Represents the New Brunswick / Maine border as settled by the Webster-Ashburton Treaty in 1842. Includes "Old Boundary as Claimed by Great Britain" and "New Boundary Claimed by Great Britain" and "Boundary Claimed by The United States" and "Boundary as Settled by the Treaty Award of the King of Holland".
Includes a small inset map of Sable Island with the following note: "The N. W. end of the Isle of Sable bears from the Halifax or Sambro Light EbyS 125 miles distant." There are soundings present for most ports, harbours and straits and information on mail routes in the upper right. The outline color marks county and township boundaries and are very different from the present day boundaries. If you look closely there are interesting notes related to geography, navigation and tides. For example, the note over present day Inverness and Victoria counties reads "Land very little known".

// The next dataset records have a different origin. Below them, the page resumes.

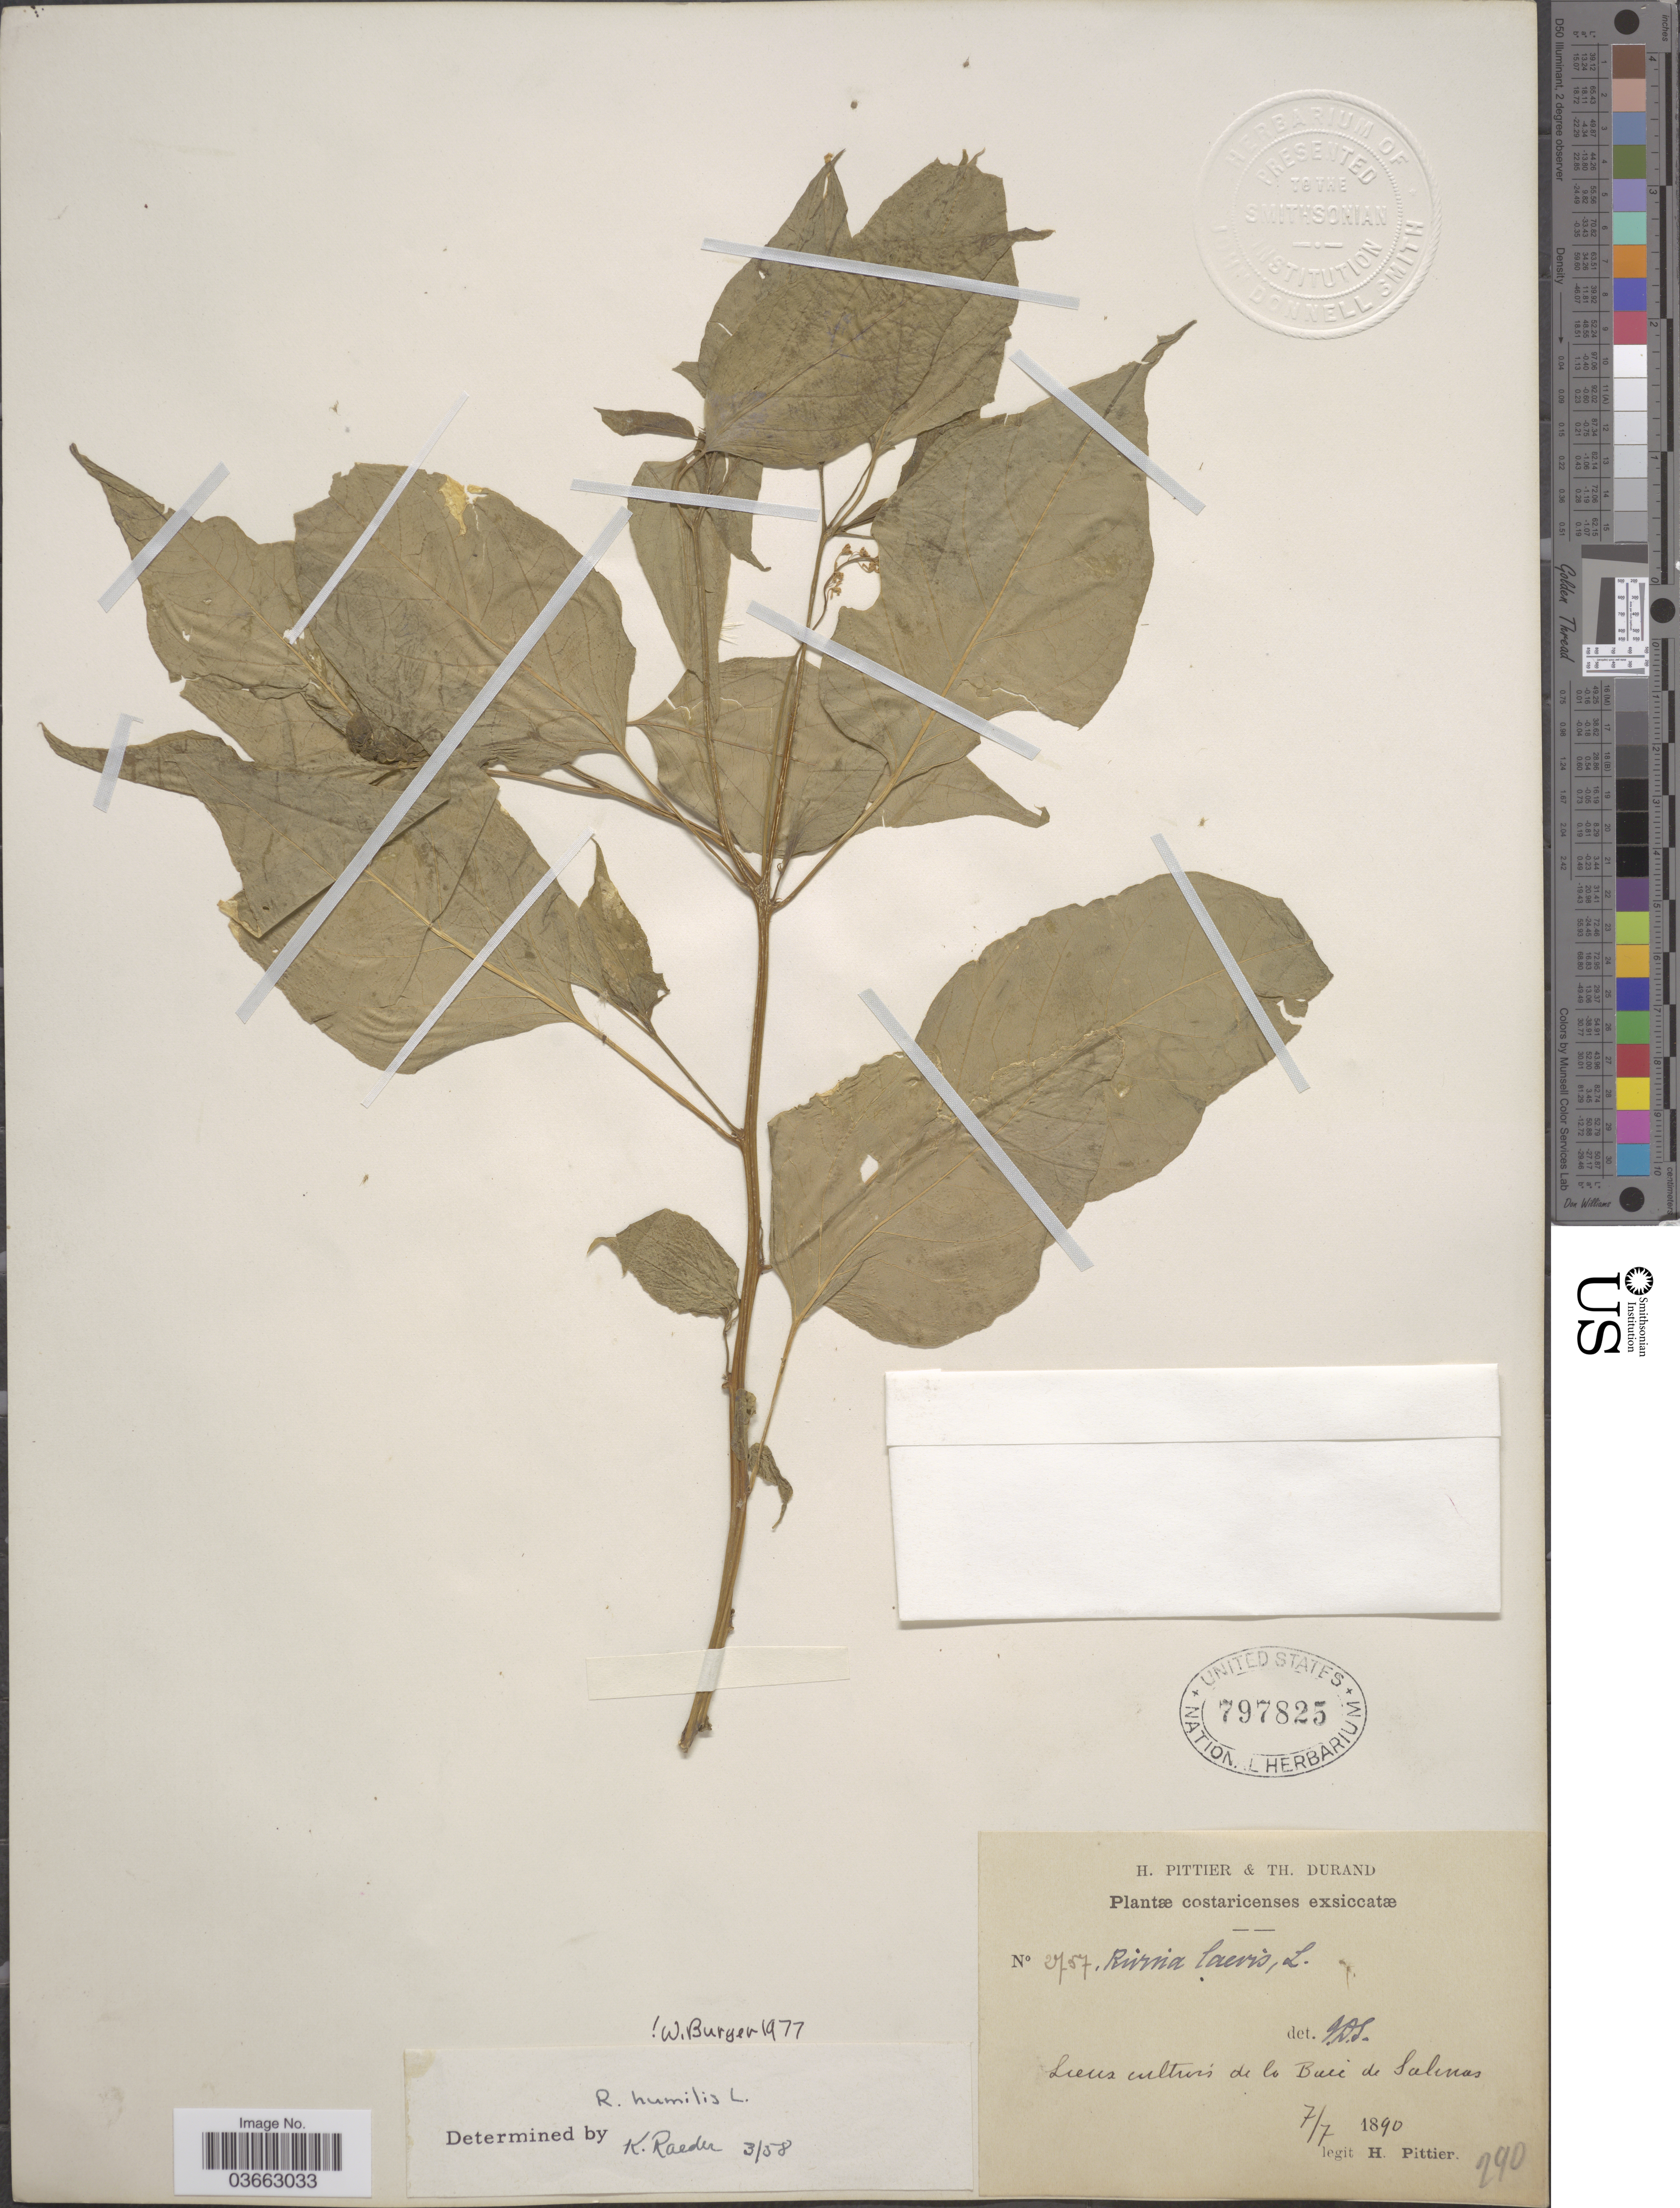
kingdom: Plantae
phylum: Tracheophyta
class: Magnoliopsida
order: Caryophyllales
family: Phytolaccaceae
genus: Rivina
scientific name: Rivina humilis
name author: L.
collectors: H. F. Pittier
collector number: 2757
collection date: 1890-07-07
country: Costa Rica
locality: Baie de Salinas.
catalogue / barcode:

This map presents an early example of a common issue with atlas maps of the 19th century: once the map has been detached from the atlas, it can be every difficult to determine which atlas it actually came from because plates were resold and re-purposed extensively. In this case there seem to be only 2 choices: the ca.1831 Edinburgh geographical and historical atlas published by Daniel Lizar and the ca.1842 Lizars' Edinburgh geographical general atlas published by William H. Lizars (Daniel's son). According to Phillips (761, 782) the plate numbers are even the same. Walter was certain this was the 1842 version and this is likely the case as the outline colour of our map differs from the outline colour of the 1831 map available on the David Rumsey web site.